Task requirements ::
Please count the lines in the entries below that contain the string "COPY", and reply with that number alone.

Task inputs ::
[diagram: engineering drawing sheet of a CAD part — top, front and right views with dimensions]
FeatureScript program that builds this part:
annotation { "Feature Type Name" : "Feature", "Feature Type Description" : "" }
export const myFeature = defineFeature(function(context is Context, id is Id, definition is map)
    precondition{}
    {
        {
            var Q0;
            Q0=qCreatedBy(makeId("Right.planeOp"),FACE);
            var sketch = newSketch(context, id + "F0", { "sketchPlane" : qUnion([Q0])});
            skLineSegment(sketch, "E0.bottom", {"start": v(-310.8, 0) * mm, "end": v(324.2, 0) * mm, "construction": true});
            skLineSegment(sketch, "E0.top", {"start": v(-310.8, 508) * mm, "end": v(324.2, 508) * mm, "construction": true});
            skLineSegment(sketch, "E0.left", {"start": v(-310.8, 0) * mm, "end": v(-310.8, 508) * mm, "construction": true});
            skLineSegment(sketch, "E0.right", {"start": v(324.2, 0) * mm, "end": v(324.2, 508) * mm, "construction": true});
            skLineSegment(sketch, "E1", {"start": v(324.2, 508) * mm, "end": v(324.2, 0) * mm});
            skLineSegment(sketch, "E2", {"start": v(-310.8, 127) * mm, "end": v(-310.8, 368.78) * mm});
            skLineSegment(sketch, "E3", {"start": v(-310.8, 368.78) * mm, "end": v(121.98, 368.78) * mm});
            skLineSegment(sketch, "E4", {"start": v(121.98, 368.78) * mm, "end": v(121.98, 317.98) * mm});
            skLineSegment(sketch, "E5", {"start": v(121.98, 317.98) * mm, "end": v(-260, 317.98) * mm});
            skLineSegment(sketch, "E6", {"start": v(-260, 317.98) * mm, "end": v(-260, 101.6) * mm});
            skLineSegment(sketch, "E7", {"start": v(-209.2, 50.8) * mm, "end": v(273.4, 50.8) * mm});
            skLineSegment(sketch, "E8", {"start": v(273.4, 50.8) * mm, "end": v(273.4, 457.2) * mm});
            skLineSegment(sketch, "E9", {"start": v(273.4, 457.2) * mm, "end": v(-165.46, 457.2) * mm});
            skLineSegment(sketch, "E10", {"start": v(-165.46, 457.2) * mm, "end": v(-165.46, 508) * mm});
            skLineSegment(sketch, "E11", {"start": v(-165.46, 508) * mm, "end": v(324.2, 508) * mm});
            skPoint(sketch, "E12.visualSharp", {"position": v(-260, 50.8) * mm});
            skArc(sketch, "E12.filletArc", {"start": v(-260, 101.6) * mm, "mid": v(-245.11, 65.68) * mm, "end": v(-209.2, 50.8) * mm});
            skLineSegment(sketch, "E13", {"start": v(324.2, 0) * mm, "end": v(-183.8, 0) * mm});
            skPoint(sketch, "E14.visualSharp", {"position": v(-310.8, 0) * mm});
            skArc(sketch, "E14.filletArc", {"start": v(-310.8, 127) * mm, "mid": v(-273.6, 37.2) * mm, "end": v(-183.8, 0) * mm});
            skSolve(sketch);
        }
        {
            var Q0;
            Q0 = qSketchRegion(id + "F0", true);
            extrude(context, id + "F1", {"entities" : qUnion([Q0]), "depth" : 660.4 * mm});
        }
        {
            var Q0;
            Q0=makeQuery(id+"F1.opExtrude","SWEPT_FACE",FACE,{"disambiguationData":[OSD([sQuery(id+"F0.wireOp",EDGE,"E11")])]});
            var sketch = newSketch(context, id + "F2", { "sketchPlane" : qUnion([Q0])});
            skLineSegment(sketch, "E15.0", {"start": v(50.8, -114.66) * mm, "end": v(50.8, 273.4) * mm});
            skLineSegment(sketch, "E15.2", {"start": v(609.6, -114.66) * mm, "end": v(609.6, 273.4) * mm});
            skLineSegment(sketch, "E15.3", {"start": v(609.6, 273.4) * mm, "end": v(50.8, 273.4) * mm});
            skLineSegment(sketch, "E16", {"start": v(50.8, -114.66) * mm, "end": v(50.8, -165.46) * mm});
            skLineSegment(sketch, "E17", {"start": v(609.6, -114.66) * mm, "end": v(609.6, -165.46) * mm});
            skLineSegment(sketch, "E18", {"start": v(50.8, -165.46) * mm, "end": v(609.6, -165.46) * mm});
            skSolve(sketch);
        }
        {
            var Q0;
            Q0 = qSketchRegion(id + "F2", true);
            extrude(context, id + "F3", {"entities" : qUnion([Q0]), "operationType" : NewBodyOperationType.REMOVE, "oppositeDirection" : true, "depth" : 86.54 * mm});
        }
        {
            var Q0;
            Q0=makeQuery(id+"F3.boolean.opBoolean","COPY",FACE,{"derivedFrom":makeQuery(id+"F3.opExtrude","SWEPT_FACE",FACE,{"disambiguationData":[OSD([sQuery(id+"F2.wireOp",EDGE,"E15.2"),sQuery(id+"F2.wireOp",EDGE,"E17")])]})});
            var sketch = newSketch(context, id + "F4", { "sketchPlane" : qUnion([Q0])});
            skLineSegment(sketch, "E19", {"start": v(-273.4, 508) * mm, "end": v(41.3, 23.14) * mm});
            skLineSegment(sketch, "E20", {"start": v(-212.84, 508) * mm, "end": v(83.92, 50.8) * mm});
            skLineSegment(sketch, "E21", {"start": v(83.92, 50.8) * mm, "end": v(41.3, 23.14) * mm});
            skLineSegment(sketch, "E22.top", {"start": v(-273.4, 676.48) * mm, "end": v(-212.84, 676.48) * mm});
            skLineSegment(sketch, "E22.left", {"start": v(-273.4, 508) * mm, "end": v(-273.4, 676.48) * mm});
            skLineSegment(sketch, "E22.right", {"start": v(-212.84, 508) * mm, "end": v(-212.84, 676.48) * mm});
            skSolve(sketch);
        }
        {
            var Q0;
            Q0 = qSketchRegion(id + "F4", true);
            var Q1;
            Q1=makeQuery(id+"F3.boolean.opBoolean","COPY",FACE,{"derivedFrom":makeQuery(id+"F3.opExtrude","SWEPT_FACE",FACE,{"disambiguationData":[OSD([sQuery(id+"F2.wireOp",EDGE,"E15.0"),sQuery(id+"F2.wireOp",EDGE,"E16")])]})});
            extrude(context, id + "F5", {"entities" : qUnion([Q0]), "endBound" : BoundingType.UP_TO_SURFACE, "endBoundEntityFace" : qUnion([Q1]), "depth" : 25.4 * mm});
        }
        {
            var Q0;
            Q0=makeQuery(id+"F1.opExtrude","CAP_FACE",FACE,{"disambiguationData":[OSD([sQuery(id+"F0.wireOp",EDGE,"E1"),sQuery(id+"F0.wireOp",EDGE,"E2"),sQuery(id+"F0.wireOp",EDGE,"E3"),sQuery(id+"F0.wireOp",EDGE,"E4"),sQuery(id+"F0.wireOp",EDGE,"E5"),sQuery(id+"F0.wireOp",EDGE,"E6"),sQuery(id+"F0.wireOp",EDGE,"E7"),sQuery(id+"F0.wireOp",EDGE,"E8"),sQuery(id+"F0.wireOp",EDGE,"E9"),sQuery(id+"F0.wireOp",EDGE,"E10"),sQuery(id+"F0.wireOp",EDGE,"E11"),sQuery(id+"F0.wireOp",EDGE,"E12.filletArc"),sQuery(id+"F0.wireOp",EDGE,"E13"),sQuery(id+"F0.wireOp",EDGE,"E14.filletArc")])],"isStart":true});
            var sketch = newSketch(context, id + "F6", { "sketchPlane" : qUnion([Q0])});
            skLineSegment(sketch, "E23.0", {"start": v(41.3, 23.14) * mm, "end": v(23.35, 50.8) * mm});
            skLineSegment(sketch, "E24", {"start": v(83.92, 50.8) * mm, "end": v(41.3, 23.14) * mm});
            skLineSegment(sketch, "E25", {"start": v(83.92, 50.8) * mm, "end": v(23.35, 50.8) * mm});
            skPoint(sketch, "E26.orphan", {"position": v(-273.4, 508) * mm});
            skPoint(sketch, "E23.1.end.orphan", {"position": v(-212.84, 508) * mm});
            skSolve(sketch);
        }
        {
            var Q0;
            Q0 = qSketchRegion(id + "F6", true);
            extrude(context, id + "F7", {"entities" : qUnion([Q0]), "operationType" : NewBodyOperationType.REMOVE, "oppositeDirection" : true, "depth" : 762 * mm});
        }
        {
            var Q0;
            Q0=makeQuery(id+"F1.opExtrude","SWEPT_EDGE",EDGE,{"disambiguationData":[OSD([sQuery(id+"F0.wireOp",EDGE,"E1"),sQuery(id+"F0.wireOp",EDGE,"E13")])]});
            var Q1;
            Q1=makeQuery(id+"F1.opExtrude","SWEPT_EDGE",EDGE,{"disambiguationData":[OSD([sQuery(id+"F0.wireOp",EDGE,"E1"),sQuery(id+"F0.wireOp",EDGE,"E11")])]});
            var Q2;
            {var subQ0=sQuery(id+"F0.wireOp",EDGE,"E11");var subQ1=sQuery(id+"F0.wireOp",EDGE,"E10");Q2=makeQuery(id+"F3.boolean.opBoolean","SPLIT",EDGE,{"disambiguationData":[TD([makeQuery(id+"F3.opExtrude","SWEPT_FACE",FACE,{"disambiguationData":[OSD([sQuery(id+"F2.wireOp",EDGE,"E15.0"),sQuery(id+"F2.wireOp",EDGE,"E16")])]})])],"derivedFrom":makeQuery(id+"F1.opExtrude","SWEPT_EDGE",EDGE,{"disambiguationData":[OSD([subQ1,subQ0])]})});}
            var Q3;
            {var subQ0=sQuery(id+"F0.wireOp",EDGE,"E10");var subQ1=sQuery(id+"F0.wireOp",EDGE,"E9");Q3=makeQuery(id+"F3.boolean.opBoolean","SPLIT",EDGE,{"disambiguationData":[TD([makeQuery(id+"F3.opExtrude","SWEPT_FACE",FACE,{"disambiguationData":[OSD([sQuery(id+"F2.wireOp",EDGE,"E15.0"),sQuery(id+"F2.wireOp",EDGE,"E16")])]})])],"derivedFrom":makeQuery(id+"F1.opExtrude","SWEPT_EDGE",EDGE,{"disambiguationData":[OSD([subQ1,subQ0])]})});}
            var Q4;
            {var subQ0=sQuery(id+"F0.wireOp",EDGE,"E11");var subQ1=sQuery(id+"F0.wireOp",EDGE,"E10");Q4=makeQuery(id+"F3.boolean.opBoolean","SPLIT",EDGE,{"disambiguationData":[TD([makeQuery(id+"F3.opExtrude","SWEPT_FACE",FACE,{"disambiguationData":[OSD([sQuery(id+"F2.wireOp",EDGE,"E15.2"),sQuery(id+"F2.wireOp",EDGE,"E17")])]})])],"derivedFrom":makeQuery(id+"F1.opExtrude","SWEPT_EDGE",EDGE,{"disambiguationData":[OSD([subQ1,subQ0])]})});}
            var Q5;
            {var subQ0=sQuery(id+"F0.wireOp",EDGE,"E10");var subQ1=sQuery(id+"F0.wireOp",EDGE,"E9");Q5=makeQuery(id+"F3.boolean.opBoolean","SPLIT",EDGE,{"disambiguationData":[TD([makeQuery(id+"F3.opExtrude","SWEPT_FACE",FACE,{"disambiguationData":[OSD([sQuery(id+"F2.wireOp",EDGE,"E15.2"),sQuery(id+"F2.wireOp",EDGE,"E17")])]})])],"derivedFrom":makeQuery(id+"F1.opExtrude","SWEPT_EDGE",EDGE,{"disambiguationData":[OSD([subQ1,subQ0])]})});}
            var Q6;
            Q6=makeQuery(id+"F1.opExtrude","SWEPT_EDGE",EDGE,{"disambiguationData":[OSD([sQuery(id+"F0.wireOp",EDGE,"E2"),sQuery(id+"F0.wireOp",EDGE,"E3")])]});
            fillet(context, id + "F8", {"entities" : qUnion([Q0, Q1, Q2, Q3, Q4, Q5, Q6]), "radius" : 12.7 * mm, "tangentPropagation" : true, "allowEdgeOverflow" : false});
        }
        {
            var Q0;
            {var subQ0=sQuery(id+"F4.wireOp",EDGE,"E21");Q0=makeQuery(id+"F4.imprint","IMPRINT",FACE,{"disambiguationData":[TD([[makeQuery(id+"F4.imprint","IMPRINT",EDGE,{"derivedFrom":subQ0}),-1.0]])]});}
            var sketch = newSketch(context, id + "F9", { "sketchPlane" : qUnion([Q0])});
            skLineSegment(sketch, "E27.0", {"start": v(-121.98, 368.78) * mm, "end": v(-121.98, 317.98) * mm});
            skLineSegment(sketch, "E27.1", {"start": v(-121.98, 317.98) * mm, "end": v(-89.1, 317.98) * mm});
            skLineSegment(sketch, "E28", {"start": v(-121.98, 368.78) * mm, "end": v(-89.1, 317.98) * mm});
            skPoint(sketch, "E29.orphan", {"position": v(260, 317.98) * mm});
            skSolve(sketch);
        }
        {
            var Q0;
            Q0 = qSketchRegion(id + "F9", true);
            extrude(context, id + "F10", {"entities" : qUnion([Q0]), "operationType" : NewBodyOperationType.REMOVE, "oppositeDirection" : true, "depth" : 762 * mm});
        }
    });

Exercise answer ::
2